> Passage for review
◆ ◆ ◆ ◆

Musical Discoveries: Leslie, please will you tell us about your musical formation and background leading to American Idol.
Leslie Hunt: I was raised by a family of musicians, and music was always a big part of our day to day life. I learned to sing at a very young age and I always knew that I wanted to be a singer.
By the time I auditioned for American Idol, I had been a working musician since high school, and was in a number of bands around the Chicago area.
I had been singing in both original music and cover bands, and I think that my voice has developed the way that it has because of all of the diverse music that I've been singing over the years.
What can you tell us about your solo album?
Everyone that has heard it has dug it, as far as I know! It's a body of work that I'm very proud of, and that represents my life during varies stages and mindsets. It was a very big undertaking, and I could not be more pleased with the way that it turned out.
How did things go for you on Idol?
Things went fine for me on Idol. I think the producers saw something different in me, and were hoping that I would introduce some variety to the show's content. I didn't choose my songs very wisely in hindsight, because at the time of my audition, I had been singing a lot of soul and funk and was quite certain that I was a soul singer.

◆ ◆ ◆ ◆

> Given records

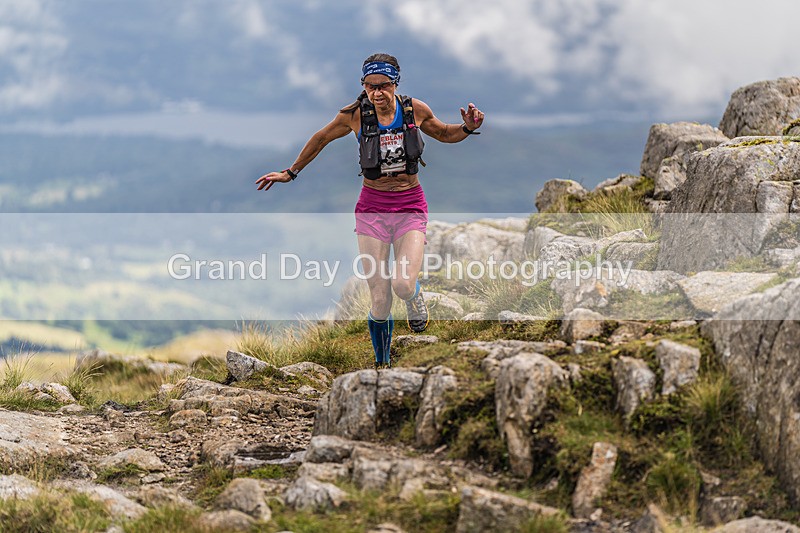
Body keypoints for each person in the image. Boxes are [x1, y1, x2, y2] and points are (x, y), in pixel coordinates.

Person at [255, 53, 484, 368]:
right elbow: (320, 138)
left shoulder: (414, 110)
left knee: (403, 285)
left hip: (409, 204)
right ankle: (382, 364)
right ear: (363, 86)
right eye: (369, 86)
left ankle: (416, 298)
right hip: (371, 209)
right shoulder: (354, 115)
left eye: (383, 86)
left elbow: (445, 133)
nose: (376, 93)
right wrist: (290, 172)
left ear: (395, 84)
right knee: (379, 298)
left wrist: (468, 128)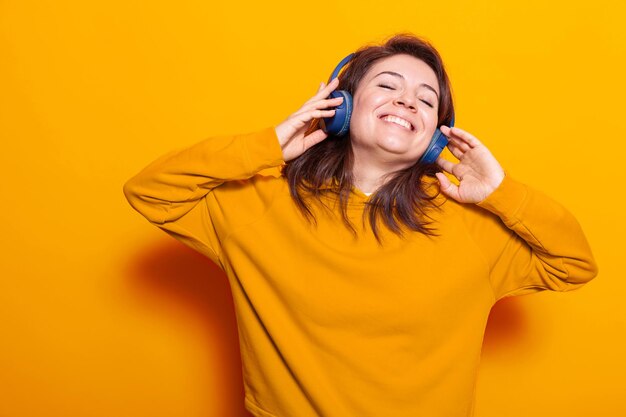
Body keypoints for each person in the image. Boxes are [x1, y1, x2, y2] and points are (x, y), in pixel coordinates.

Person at [123, 33, 598, 417]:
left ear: (437, 136)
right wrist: (269, 145)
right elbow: (150, 191)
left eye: (426, 99)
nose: (407, 102)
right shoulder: (259, 204)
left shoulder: (471, 227)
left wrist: (500, 192)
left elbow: (574, 263)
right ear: (342, 108)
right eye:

◆ ◆ ◆ ◆

> Tasks
[a] Translate this sentence from the Leslie Hunt interview into Spanish: "I learned to sing at a very young age and I always knew that I wanted to be a singer."
[b] List every prompt the interviewer puts to the singer in the Leslie Hunt interview.
[c] From the Leslie Hunt interview, extract the passage that begins at the words "Things went fine" and stops after "a soul singer.".
You can complete the work without the records.

> Exercise answers
[a] Aprendí a cantar a una edad muy temprana y siempre supe que quería ser cantante.

[b]
- Leslie, please will you tell us about your musical formation and background leading to American Idol.
- What can you tell us about your solo album?
- How did things go for you on Idol?

[c]
Things went fine for me on Idol. I think the producers saw something different in me, and were hoping that I would introduce some variety to the show's content. I didn't choose my songs very wisely in hindsight, because at the time of my audition, I had been singing a lot of soul and funk and was quite certain that I was a soul singer.